A hot potato: As PCIe versions continue pushing for higher bandwidth with faster transfer rates, the increased speeds are indirectly leading to excess heat generation – a challenge Intel is tackling in a whole new way with an updated Linux driver. The open-source “PCIe bandwidth controller” aims to automatically throttle link speeds when thermals reach a certain threshold.

The core issue is that PCIe’s ever-increasing speeds demand better signal integrity and lower signal loss. Achieving that often requires higher clocks, more power, and encoding optimizations – all of which generate extra heat. Take PCIe 5.0 SSDs as an example. With 32GT/s transfer rates (double that of PCIe 4.0), they frequently need dedicated cooling solutions to dissipate heat under sustained loads.

Intel’s driver, which has been in development for over a year, lets Linux selectively downshift the PCIe link speeds when thermals get too high. It registers a “cooling device” for each PCIe port that allows tweaking the link speed. Slowing down that PCIe link should help alleviate thermal pressure from hot-running GPUs, SSDs, and other peripherals.

“This series only adds support for controlling PCIe Link Speed,” wrote Intel engineer Ilpo Järvinen in the latest patch notes. “Controlling PCIe Link Width might also be useful but AFAIK, there is no mechanism for that until PCIe 6.0 (L0p) so Link Width throttling is not added by this series.”

As you can see, the inability to adjust link widths is a current limitation, but Intel is eyeing that capability too.

For now, the new Linux driver focuses solely on link speed throttling to mitigate thermal issues. It’s a straightforward software solution to the challenging heat problems posed by ever-faster PCIe speeds. By letting the OS automatically reduce those link rates on a per-port basis, it provides a way to dynamically optimize thermals under load.
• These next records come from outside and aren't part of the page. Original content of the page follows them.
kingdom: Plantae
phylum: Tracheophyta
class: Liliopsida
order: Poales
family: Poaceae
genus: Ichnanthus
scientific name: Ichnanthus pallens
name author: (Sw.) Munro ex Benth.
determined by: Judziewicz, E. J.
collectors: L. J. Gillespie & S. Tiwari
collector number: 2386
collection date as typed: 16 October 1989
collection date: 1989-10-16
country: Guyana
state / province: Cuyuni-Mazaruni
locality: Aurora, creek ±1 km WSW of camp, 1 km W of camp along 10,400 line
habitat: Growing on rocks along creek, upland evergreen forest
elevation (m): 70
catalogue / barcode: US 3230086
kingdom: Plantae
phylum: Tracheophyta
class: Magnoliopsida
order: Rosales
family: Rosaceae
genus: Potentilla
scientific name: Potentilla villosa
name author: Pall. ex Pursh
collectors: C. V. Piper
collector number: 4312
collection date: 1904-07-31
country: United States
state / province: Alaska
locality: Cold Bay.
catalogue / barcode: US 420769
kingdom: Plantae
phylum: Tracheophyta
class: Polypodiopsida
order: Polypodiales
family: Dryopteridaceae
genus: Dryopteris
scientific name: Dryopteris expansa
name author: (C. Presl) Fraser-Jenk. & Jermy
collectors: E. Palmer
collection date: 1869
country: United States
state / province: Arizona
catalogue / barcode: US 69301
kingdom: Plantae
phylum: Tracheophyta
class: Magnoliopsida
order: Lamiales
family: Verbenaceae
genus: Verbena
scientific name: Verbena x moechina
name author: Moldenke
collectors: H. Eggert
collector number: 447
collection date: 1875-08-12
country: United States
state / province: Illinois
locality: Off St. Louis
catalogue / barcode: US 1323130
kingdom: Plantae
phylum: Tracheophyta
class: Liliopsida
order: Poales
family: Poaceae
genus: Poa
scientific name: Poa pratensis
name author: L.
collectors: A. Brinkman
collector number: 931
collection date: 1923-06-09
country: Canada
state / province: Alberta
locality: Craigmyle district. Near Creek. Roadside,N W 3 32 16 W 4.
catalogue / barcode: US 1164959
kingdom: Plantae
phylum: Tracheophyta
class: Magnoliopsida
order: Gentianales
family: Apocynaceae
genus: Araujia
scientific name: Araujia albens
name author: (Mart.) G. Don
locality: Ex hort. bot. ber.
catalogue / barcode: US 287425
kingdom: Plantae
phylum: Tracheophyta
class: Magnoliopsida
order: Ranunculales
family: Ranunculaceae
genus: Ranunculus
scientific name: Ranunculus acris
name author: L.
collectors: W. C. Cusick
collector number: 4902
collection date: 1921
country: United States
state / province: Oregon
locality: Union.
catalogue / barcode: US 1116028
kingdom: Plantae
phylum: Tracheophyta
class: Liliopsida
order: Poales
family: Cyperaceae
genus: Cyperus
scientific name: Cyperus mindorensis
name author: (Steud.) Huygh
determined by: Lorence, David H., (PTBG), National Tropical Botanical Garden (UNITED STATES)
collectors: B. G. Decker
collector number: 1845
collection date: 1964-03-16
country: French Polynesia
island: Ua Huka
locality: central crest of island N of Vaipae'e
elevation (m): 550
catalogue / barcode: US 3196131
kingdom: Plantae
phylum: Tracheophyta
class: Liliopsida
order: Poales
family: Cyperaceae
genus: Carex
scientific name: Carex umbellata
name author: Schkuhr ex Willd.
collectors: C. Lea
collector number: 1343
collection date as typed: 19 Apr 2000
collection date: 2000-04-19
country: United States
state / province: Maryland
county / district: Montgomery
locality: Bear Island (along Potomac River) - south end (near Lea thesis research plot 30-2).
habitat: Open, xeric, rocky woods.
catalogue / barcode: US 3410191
While the driver seems primarily targeted at servers initially, the tech could prove highly useful for desktop and mobile systems as well. For instance, an x16 GPU link could temporarily drop to x8 speeds if things run too hot. Of course, that would mean reduced bandwidth which would likely have an impact on performance.

Last year, the PCI-SIG consortium released the first 0.3 review draft specification for PCIe 7.0 to members. Details are still scarce, but the announcement confirmed PCIe’s evolution is proceeding on schedule, with 7.0 set to double 6.0’s bandwidth for a staggering 512GB/s throughput via x16 links. It’s not hard to believe that upcoming standards will require more aggressive cooling.

The new PCIe bandwidth controller driver has been through five revisions so far as Intel engineers continue refining the thermal throttling implementation. It’s not finalized yet, but adoption is likely coming in the next year or so.